Third, the court relied on Schenck v. United States (1919) in stating that “when a student threatens violence against a student body, his words are as much beyond the constitutional pale as yelling ‘fire’ in [a] crowded theater.” In this case, however, the sophomore did not credibly threaten anyone and did not come remotely close to yelling “fire” in a crowded theater. At most, the notebook was the equivalent of the student’s writing, “There would be chaos in here if someone yelled ‘fire’” and handing that note to a friend sitting next to him.

After these twists and turns, the court was able to pronounce its sweeping conclusion: “School administrators must be permitted to react quickly and decisively to address a threat of physical violence against their students, without worrying that they will have to face years of litigation second-guessing their judgment as to whether the threat posed a real risk of substantial disturbance.”

School administrators in the 5th Circuit thus now may apply zero-tolerance rules to any speech about violence against students. The threat of violence need not be credible, imminent or even possible. It need not be widely disseminated or even disseminated at all at school. Any speech about violence against students, even if clearly fiction or fantasy, is without First Amendment protection in that circuit.

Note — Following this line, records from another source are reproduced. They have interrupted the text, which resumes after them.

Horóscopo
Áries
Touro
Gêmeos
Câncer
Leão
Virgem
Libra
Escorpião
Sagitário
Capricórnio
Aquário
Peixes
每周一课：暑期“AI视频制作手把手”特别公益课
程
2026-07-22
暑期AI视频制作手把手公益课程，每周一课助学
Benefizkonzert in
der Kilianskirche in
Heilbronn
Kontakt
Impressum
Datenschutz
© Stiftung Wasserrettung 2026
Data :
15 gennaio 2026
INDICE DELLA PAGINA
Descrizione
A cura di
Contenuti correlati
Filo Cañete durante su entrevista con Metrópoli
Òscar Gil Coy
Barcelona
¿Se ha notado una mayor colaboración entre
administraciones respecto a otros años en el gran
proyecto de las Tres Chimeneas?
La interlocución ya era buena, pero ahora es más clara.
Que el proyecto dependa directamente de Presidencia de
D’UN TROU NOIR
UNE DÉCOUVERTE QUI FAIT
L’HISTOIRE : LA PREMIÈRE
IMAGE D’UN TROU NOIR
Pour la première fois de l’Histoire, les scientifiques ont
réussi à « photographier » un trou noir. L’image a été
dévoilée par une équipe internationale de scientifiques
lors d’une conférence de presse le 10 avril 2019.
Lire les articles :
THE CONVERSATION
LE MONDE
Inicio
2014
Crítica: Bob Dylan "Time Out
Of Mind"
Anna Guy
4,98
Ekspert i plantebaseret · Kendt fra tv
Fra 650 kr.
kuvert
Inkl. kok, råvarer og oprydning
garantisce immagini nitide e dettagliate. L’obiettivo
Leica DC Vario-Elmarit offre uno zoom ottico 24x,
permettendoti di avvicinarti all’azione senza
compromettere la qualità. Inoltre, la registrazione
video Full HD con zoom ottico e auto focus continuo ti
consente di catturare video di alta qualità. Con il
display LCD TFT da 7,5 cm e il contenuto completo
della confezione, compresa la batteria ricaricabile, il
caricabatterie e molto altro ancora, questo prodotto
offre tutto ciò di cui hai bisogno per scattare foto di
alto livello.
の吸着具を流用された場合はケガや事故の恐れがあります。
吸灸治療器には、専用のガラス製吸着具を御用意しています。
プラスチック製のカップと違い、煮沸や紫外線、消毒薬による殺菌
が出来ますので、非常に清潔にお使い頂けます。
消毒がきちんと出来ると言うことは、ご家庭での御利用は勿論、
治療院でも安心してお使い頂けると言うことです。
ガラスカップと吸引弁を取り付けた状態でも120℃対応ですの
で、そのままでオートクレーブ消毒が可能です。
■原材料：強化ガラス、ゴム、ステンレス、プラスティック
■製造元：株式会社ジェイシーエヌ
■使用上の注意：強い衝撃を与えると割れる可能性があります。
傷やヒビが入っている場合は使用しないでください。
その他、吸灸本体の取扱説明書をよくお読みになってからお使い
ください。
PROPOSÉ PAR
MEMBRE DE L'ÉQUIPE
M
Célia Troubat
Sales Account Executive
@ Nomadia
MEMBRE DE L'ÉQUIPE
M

Perhaps even more troubling about the ruling in Ponce is the ease with which it could be extended to other speech. Under Ponce, the First Amendment does not protect any speech that advocates or threatens a harm at least as serious as illegal drug use. Those harms presumably could include activities such as bullying, teenage sex, alcohol and tobacco use or driving under the influence of alcohol.

Though speech advocating these activities of course is inappropriate at school, the problem with the analysis in Ponce is that it — in order to protect administrators from second-guessing — effectively denies First Amendment protection to all speech about these topics. As easily as an assistant principal can conclude that an incredible description of violence threatens real harm, an administrator can determine that an article about birth control in the school newspaper advocates teen sex.

Tinker, despite frequently being attacked, has survived since 1969 because it strikes the appropriate balance regarding student speech — that which substantially disrupts school activities is not permitted; all else is. Morseeliminated that balance as to one topic, and Ponce eliminates it for at least one other.

Whether Tinker continues to survive will depend on whether other courts are willing to second-guess Ponce and, at least occasionally, school administrators.